A joint conference of:
Leonid Nevzlin Research Center for Russian and Eastern European Jewry, The Hebrew University of Jerusalem
Jewish Studies Department, University of Wroclaw
“Polin“ Museum, Warsaw
Institute of Contemporary History, Czech Academy of Sciences
Tuesday, 28 June:
16:00 – Registration
16:30 – Opening of the conference
17:00-19:00 – The first keynote panel:
Chair: David Engel (New York University)
Dariusz Stola (Institute of Political Studies Polish Academy of Science):
Social capital, external homeland, failed dreams: what made Jewish emigration from communist Poland
Anna Shternshis (University of Toronto):
Black Years Revisited: Oral History of Soviet Jews Remembering 1948-1953
Wednesday, 29 June:
9:30-11:15 Panel I:
Chair: Marcin Wodziński (University of Wroclaw)
Karolina Szymaniak (University of Wroclaw):
A Canon for a/the Jewish Future? Rachel Auerbach’s Reimagining the Jewish Literary Canon in the Late 1940s
Gennadiy Estraikh (New York University):
Ilya Ehrenburg: An Inadvertent Guru to the Jews in Post-Stalinist Soviet Society
Yaroslav Hrytsak (Ukrainian Catholic University):
’Guys from Banderstadt’: Ukrainian-Jewish-Russian-Argentinian Rock Scene in the Late Soviet Lviv
11:30-13:15- Panel II:
Chair: Semion Goldin (Hebrew University of Jerusalem)
Kamil Kijek (University of Wroclaw):
From ‚Autonomy‘ Towards Subjectivity, from Holocaust Aftermath Towards Jewish History in Post-Holocaust Poland. The Case of the Jewish Community of Dzierżoniów, 1945-1950
Kateřina Čapková (Institute of Contemporary History Czech Academy of Science):
Oranges from Israel. Jewish Agency through the Ties to Israel during the anti-Zionist years in Czechoslovakia
Yechiel Weizman (Bar Ilan University):
Imagined Power, Real Agency. Polish Jews and the fate of the Jewish Heritage Sites in Communist Poland.
15:00-16:10 Panel III:
Chair: Kamil Kijek (University of Wroclaw)
Anna Koch (University of Leeds):
Fighting for “the annihilation of racial ideology”: Jewish communists’ discussion of racism and anti-Jewish persecution in the emerging East German State
Łukasz Bertram (Institute of Political Studies Polish Academy of Science):
Agency in the Back Rows. An Obscured Experience of the Political Activists of Jewish Background in Poland, 1944–1956
16:30-18:30: The second keynote panel
Chair: Dariusz Stola (Institute of Political Studies Polish Academy of Science Warsaw)
Juliane Fürst (Leibniz Center for Contemporary History Potsdam):
The Jewish Non-Jewish Activists: Dissidents, Artists and Hippies
David Engel (New York University):
Jews, Communism, and the Problem of Security
Thursday, 30 June:
09:30-11:00 Panel IV:
Chair: Katarzyna Liszka (University of Wroclaw)
Katarzyna Person (Jewish Historical Institute Warsaw):
“I am ready to take this journey”. Jewish agency and crossing the Iron Curtain in search for justice in the immediate postwar world.
Arkadi Zeltser (Yad Vashem):
Between Past and Present: Holocaust Memory among Soviet Jews in the 1960s
11:30-13:00 Concluding panel and summary of the conference
Chair: Semion Goldin (Hebrew University of Jerusalem)
Discussants:
Eli Lederhandler (Hebrew University of Jerusalem)
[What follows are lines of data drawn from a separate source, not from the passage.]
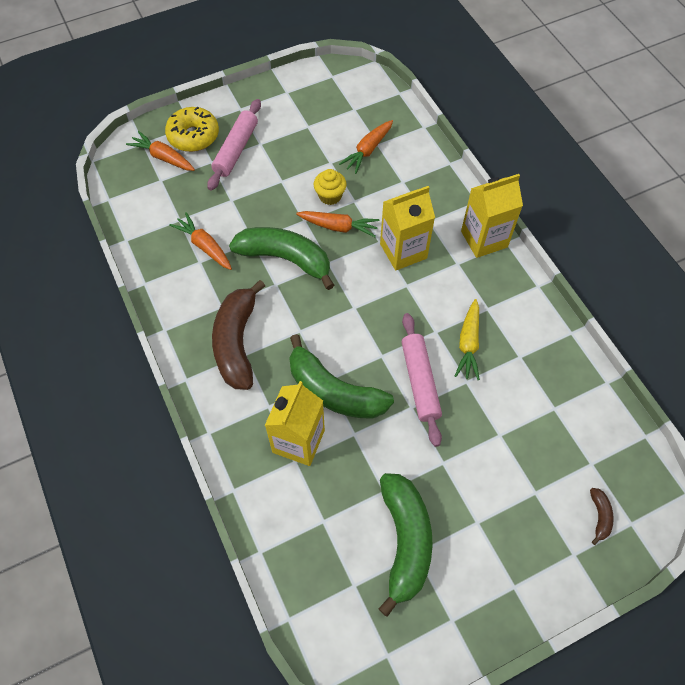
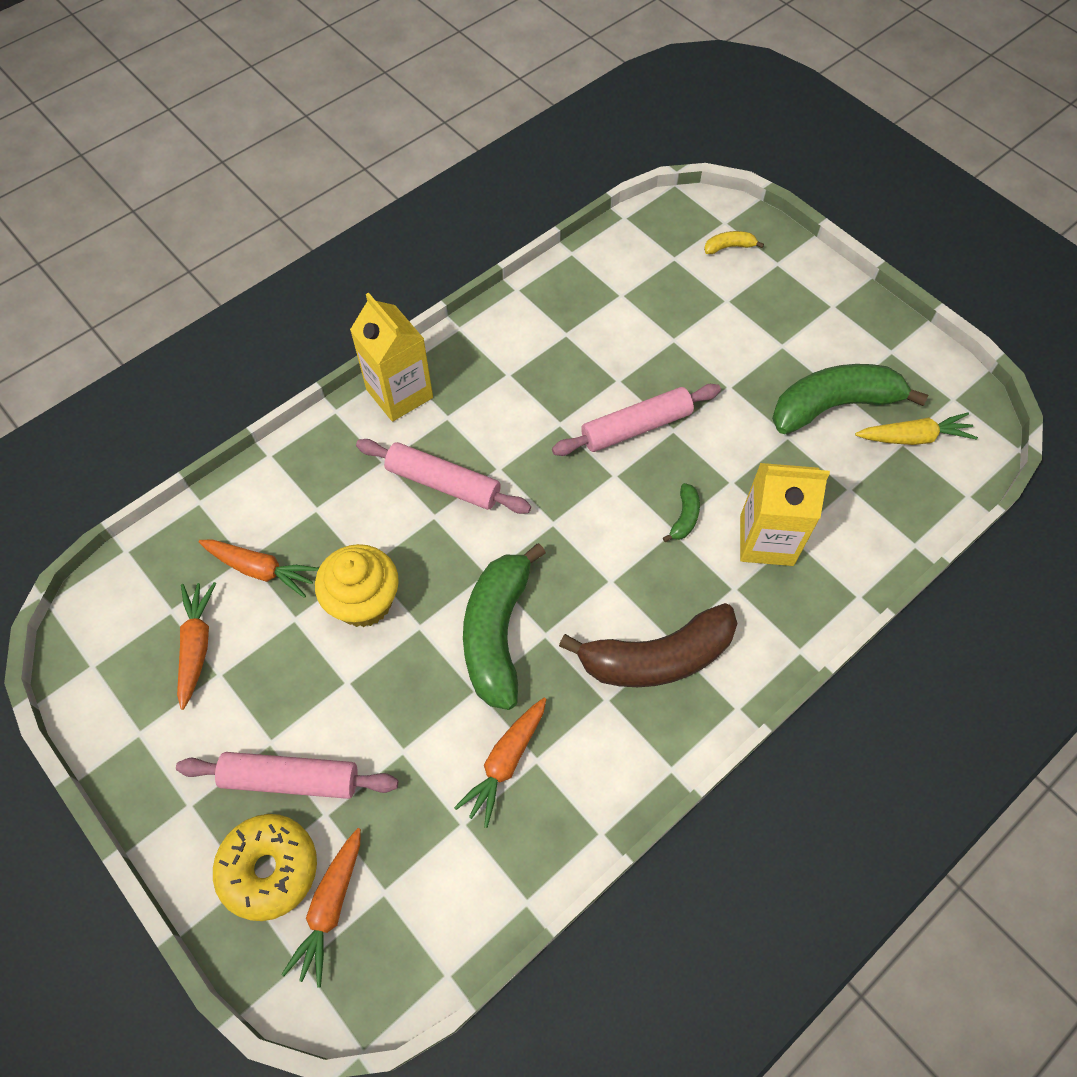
camera: 105 degrees left, 0 degrees up
(330, 196) = (364, 602): yellow cupcake -> yellow cupcake, size x1.54
(334, 391) = (684, 517): green banana -> green banana, size x0.42
(338, 227) = (421, 575): orange carrot -> orange carrot (197, 645)
(403, 251) = (443, 483): yellow carton -> pink rolling pin
(468, 344) = (566, 386): yellow carrot -> yellow carrot (913, 437)
(599, 516) = (729, 247): brown banana -> yellow banana

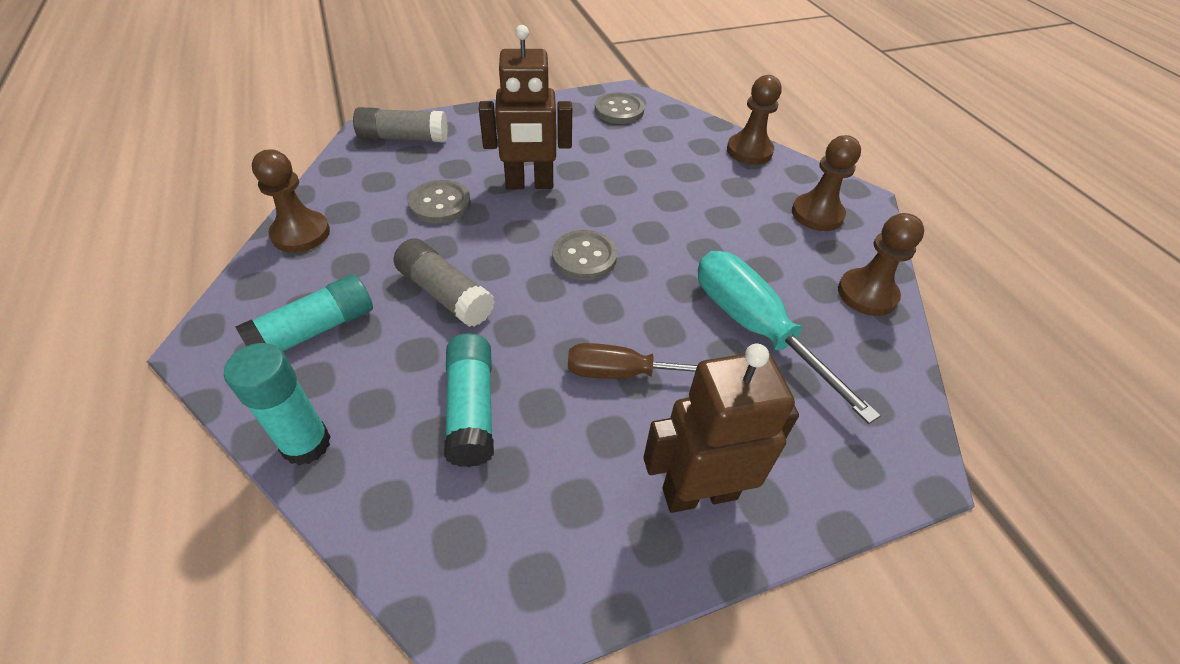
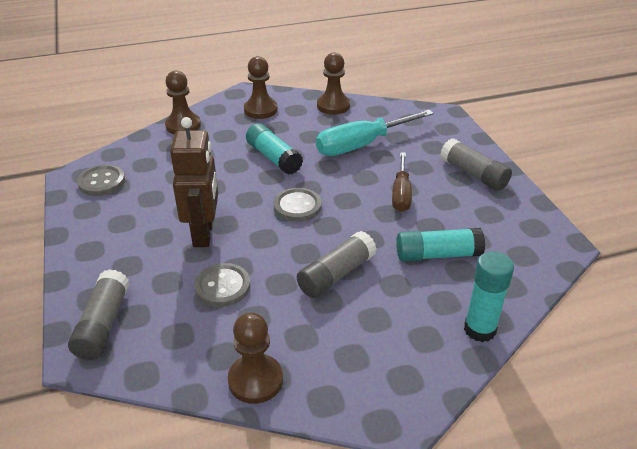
camera: 85 degrees left, 10 degrees down
(315, 330) = (378, 345): turquoise glue stick -> turquoise glue stick (273, 158)
(699, 492) = (473, 174): brown robot -> grey glue stick

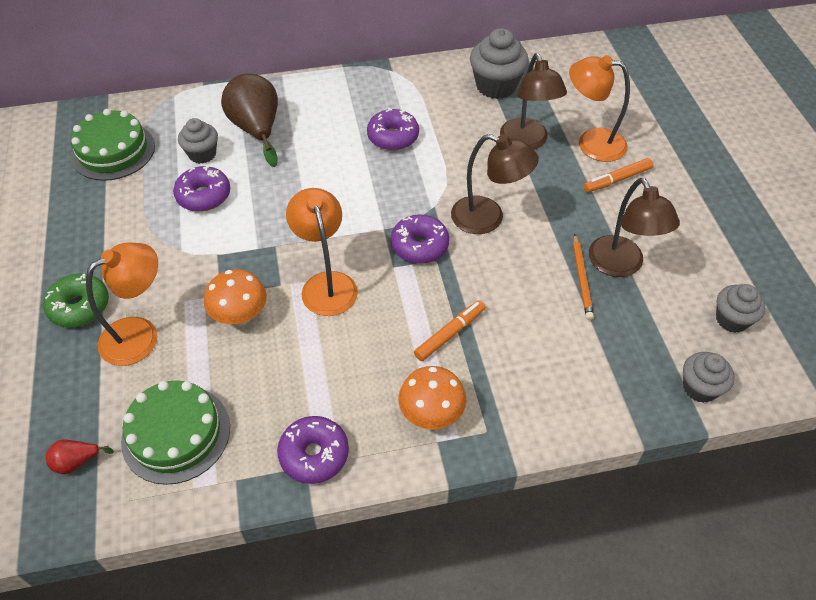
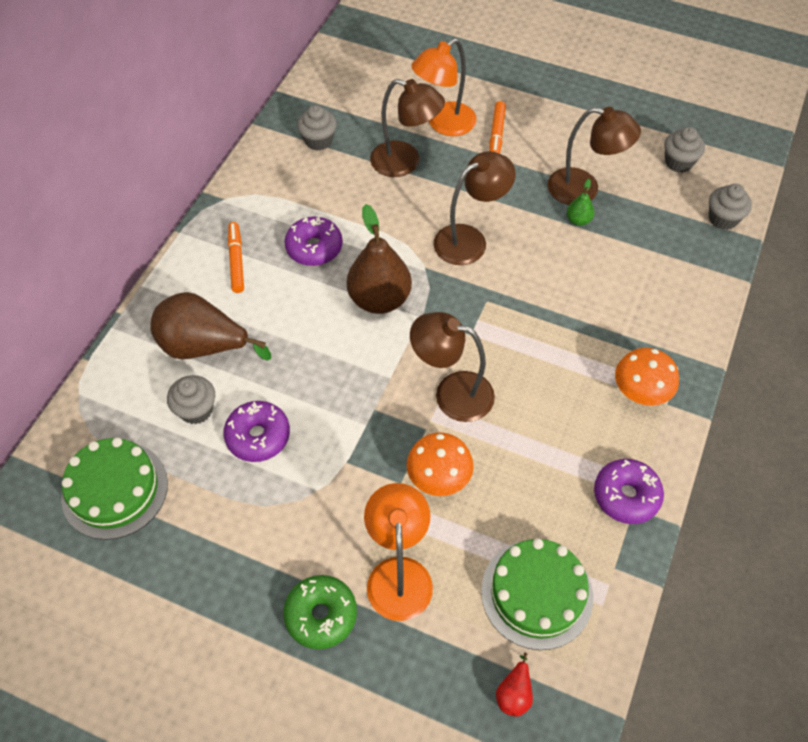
camera: 55 degrees left, 5 degrees up
(326, 284) = (452, 393): orange lamp -> brown lamp
(378, 196) = (379, 299): none -> brown pear
(419, 246) = (462, 302): purple donut -> none
(450, 334) = (570, 336): orange marker -> orange marker (236, 261)
(496, 86) = (318, 140): grey cupcake -> grey cupcake, size x0.63
(582, 278) = (578, 220): orange pencil -> green pear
Kateřina Čapková (Institute of Contemporary History Czech Academy of Science)
The conference is organized with the financial support of the Leonid Nevzlin Research Center for Russian and Eastern European Jewry of the Hebrew University of Jerusalem, Polin Museum of the History of Polish Jews, the Taube Department of Jewish Studies and Faculty of Letters of the University of Wroclaw, and the Institute of Contemporary History, Czech Academy of Sciences.